(Exercise data begins)

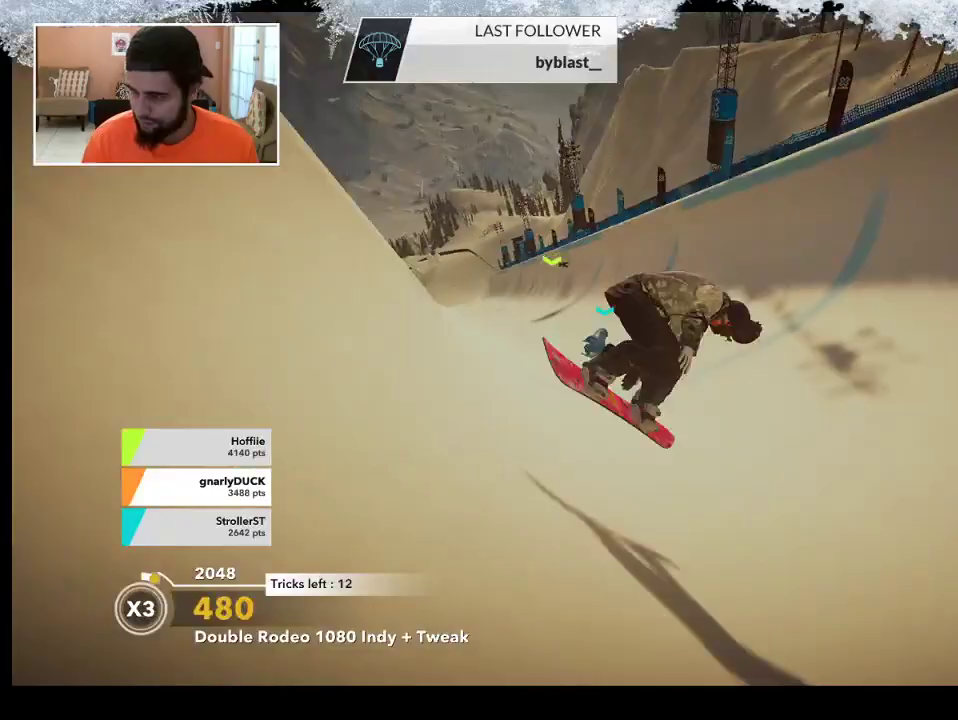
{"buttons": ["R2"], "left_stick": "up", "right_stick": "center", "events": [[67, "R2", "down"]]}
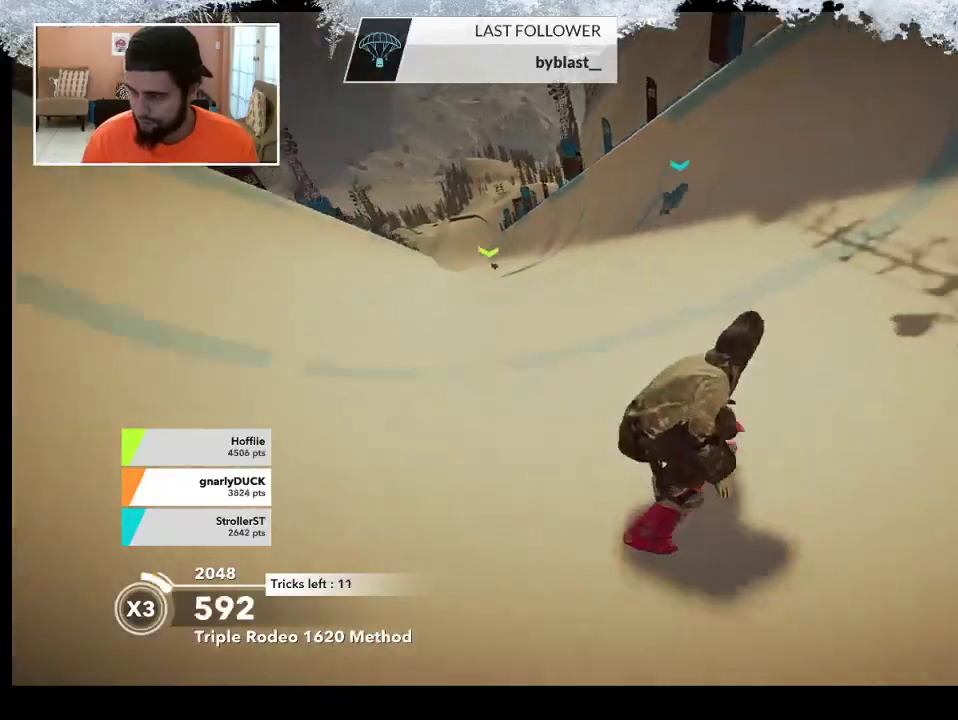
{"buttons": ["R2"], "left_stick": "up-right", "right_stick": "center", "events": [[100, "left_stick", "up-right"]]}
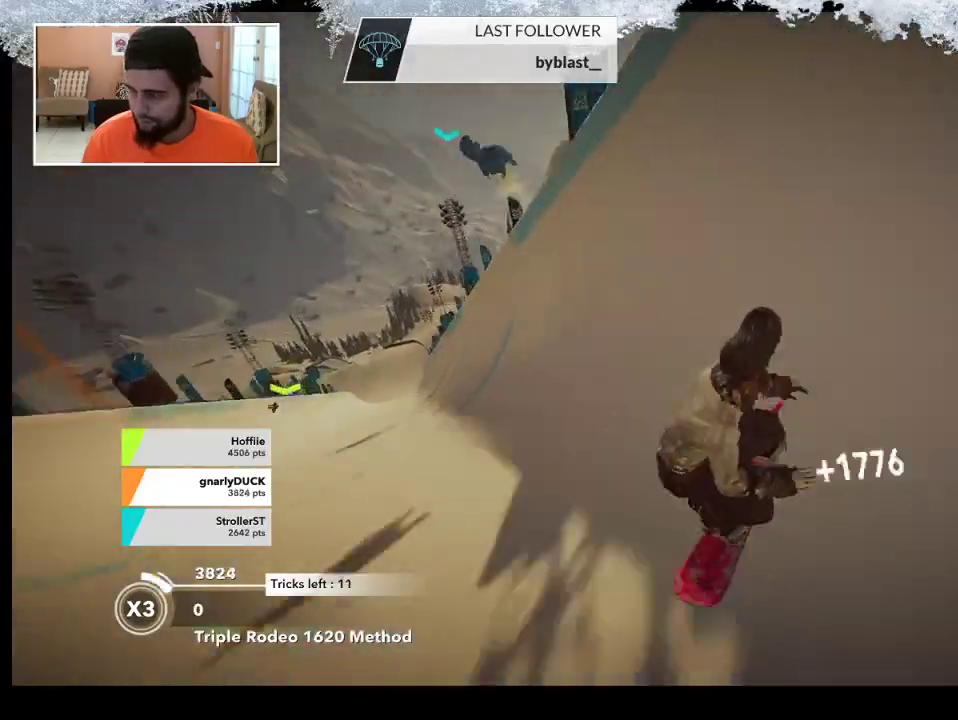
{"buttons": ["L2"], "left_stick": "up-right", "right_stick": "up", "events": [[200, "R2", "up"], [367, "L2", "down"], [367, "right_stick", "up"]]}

(Exercise data ends)

- [Work request]:
From start to finish, output the listing exactly, but omit its pictures.

- [Problem solution]:
{"buttons": ["R2"], "left_stick": "up", "right_stick": "center", "events": [[67, "R2", "down"]]}
{"buttons": ["R2"], "left_stick": "up-right", "right_stick": "center", "events": [[100, "left_stick", "up-right"]]}
{"buttons": ["L2"], "left_stick": "up-right", "right_stick": "up", "events": [[200, "R2", "up"], [367, "L2", "down"], [367, "right_stick", "up"]]}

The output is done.